De: Sebastián Schindel. Com Cecília Roth, Miguel Angel Solá, Yanina Ávila e Benjamín Amadeo. Suspense / Drama, Argentina, 2020, 99 minutos.
Nesse sentido, o filme já abre com uma sequência de teor entorpecedor, em que uma moça se movimenta vagarosamente por um corredor mal iluminado - ela parece ter sangue em suas vestes. Ela teria cometido um crime? Ou está fugindo de alguém? Não demora para que a gente saiba se tratar da empregada Gladys (Yanina Ávila) - que atende de forma silenciosa (e bastante zelosa) os caprichos dos patrões Alicia (a sempre ótima Cecilia Roth) e Ignacio (o veterano Miguel Angel Solá). Quando o casal recebe uma ligação da polícia, vai ao encontro do filho Daniel (Benjamín Amadeo, em caracterização impressionante), que está preso após violar uma medida protetiva envolvendo a sua ex-mulher Marcela (Sofía Gala) que, acusando o rapaz de uma série de crimes (inclusive de tentar assassina-la), o impede de chegar perto também da filha pequena (no caso a neta de Alicia e Ignacio).
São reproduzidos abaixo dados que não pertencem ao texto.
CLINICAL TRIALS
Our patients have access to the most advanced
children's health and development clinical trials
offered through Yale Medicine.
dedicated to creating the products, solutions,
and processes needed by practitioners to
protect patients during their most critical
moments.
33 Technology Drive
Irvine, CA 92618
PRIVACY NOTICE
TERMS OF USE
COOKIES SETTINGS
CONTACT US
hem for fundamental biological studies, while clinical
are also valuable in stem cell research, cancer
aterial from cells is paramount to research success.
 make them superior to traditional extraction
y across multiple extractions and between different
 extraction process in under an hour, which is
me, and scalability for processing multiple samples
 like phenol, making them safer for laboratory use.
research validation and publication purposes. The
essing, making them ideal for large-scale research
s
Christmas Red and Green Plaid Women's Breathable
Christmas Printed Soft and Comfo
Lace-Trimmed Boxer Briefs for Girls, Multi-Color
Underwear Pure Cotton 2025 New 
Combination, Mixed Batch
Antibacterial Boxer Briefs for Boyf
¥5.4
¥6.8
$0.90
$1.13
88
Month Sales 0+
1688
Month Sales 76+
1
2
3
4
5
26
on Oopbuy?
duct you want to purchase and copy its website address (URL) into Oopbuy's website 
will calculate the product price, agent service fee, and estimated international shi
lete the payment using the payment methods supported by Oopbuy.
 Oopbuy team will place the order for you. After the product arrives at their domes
Por ser reincidente, Daniel está em maus lençois. As sessões judiciais são emocionalmente desgastantes e a solução para os pais do jovem - que desconfiam bastante das intenções da ex-nora (que parece exagerar nas suas reivindicações) - envolverá um altíssimo investimento de dinheiro, com a contratação dos melhores advogados possíveis. Em paralelo, enquanto essa história familiar dolorida se desenvolve - muitas sequências são comoventes e nos fazem ter dúvidas o tempo todo (o que é resultado das belíssimas interpretações de todo o elenco) -, temos Gladys. Os flashbacks perturbadores em que ela aparece vão aos poucos formando um arco narrativo paralelo. Grávida, teria sido impedida de ser mãe novamente (ela já tem um filho pequeno), sob pena de perder o emprego. Em um "segundo" tribunal uma outra ação parece estar sendo julgada. Tudo parece nebuloso, complexo, mas o roteiro engenhoso nos deixará de olhos arregalados o tempo inteiro.
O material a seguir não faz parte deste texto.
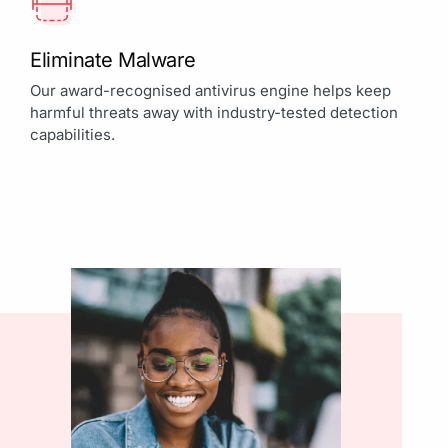
Eliminate Malware
Our award-recognised antivirus engine helps keep
harmful threats away with industry-tested detection
capabilities.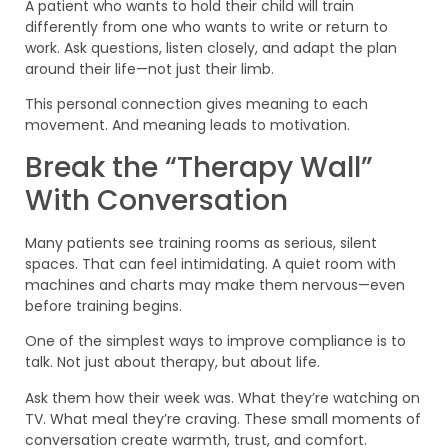
A patient who wants to hold their child will train
differently from one who wants to write or return to
work. Ask questions, listen closely, and adapt the plan
around their life—not just their limb.
This personal connection gives meaning to each
movement. And meaning leads to motivation.
Break the “Therapy Wall”
With Conversation
Many patients see training rooms as serious, silent
spaces. That can feel intimidating. A quiet room with
machines and charts may make them nervous—even
before training begins.
One of the simplest ways to improve compliance is to
talk. Not just about therapy, but about life.
Ask them how their week was. What they’re watching on
TV. What meal they’re craving. These small moments of
conversation create warmth, trust, and comfort.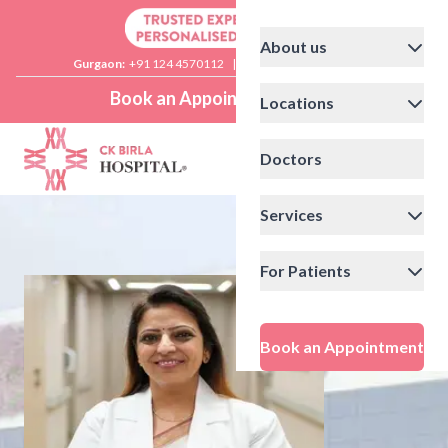
About us
Gurgaon:
+91 124 4570112
|
Delhi:
+91 11 41592200
Book an Appointment
Locations
Doctors
Services
For Patients
Book an Appointment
E, sinceramente, creio que não valha a pena avançar muito mais na história, sob pena de estragar algumas das boas surpresas que a trama nos reserva - e eu confesso que, como de hábito, fui bastante surpreendido pelas revelações que emergem dessa colcha de retalhos. É um filme na tradição do gênero e que não deixa de colocar o dedo na ferida no que diz respeito a discussões como hipocrisia das classes mais ricas (que acreditam que o dinheiro, ainda, pode comprar praticamente tudo) e como as relações de poder estabelecem alguns tipos de vínculos sociais viciados e que dificilmente são modificados. Em meio a tantos filmes meia bomba saídos da mais famosa plataforma de streaming do mundo, Crimes de Família não pesa a mão ao apostar em uma fotografia de cores palidamente acinzentadas e um desenho de produção correto e econômico - o que faz com que foquemos naquilo que realmente interessa, no caso, a história surpreendente. Vale conferir.